Some time after the unfortunate Queen Mary had established her court at Holyrood, on her return from France, to ascend the throne of her ancestors, a stranger arrived at a certain tavern or hostelry, kept by one Goodal, at the foot of the Canongate of Edinburgh. The former had last come from Leith, where he had been landed from a French vessel some two or three hours previously. He was a young man, probably about three or four and twenty, tall and handsome in person, of a singularly pleasing countenance, and of mild and exceedingly gentleman-like demeanour. His lofty forehead and expressive eye bespoke the presence of genius, or, at least, of an intellect of a very high order; while his general manners indicated a refined and cultivated mind.

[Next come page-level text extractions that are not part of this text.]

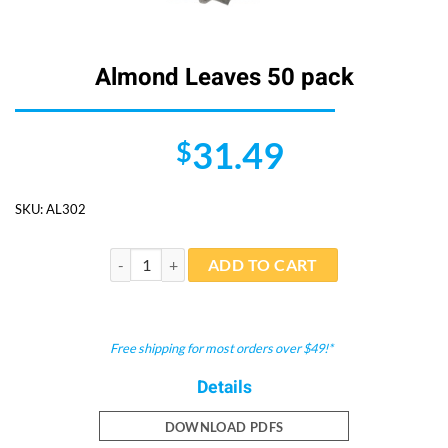
Almond Leaves 50 pack
31.49
$
SKU:
AL302
Almond Leaves 50 pack quantity
ADD TO CART
Free shipping for most orders over $49!*
Details
DOWNLOAD PDFS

There was marked, however, on the brow of the interesting stranger very palpable traces of saddening thoughts—his whole countenance, indeed, exhibiting the characteristics of a deep and rooted melancholy; but it was of a gentle kind, and bore no likeness to the stern gloominess of disappointed ambition. His sadness was evidently a sadness of the heart—the result of some grievous pressure on its best and tenderest feelings and affections.

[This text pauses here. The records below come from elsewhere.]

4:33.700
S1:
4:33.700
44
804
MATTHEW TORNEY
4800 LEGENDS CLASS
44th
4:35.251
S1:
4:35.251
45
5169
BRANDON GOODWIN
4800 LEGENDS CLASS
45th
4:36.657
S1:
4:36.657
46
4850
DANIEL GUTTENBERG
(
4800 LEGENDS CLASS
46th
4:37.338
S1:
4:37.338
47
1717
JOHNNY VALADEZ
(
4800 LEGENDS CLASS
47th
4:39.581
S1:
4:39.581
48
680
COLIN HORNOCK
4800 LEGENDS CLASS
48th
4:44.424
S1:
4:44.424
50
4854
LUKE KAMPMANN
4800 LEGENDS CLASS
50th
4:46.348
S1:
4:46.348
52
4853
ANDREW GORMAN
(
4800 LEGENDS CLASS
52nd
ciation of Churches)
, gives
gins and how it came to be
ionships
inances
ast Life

After having partaken of some refreshment, the stranger desired a small measure of wine to be brought him. This order was executed by mine host in person; and, indeed, from what afterwards followed, it seemed to have been given with an express view to that result; for, on the landlord's placing the wine before his guest, the latter requested him, with great politeness of manner, to sit down and share it with him; saying that he wanted a little information on two or three particular points. Mine host, seating himself as desired, expressed his readiness to afford him any information of which he himself was possessed. Having thanked the former for his civility, and pressed him, not in vain, to taste of his own wine, the stranger said—

"Is the queen, my friend, just now at Holyrood?"

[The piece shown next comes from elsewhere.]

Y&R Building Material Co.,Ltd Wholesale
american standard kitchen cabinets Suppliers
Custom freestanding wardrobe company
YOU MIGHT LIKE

He was answered in the affirmative. The querist paused, sighed, and next inquired if she walked much abroad—what were the hours she devoted to that recreation—whether she was accompanied by many attendants on these occasions—and whether her ordinary promenade was a place easy of access. Having been informed on all these points, he again relapsed into thought, and again sighed profoundly. After a short time, however, he once more recovered himself, and suddenly exclaimed, but more by way of soliloquy than inquiry—

"Is she not beautiful—transcendently beautiful?"

Mine host, who was not a little surprised by the abruptness of the question, and the enthusiasm of manner in which it was expressed, replied, that she surely was "Just as bonny a creature as he had ever clapt ee on—a plump, sonsy, nice-lookin lass."

A slight expression of disgust, or rather of horror, at the homely terms employed by mine host in speaking of the beauty of the queen, passed over the countenance of his guest. It was, however, but momentary, and was not observed, or at any rate not understood, by him whose language had called it forth.

"Ay, beautiful is she," went on the enthusiastic stranger, leaning back in his chair, and gazing on the roof, in a fit of ecstasy, and in seeming unconsciousness of the presence of a third party—"beautiful is she to look upon, as is the rising sun emerging from the purpled east; beautiful as his setting amidst the burnished clouds of the west; lovely as the full moon hanging midway in her field of azure; grateful to the sight as the green fields of spring, or the flowers of the garden; and pleasant to the ear are the tones of her voice, as the song of the nightingale in the grove, or the sound of the distant waterfall."

Here the speaker paused in his rhapsody, continued silent for some moments, then suddenly returning, as it were, to a sense of the circumstances in which he was placed, he brought his hands over his forehead and eyes, as one recovering from an agony of painful and melancholy thoughts. Surprised by this extraordinary conduct of his guest, the landlord of the house began to conceive that he had got into the company of a madman; yet he marvelled much what description of madness it could be, since it was made evident only when the queen was spoken of—the stranger speaking on all other subjects rationally and composedly.

"She walks not much abroad, you say, my friend?" said the latter, resuming the conversation which he had broken off to give utterance to the rhapsody which has just been quoted.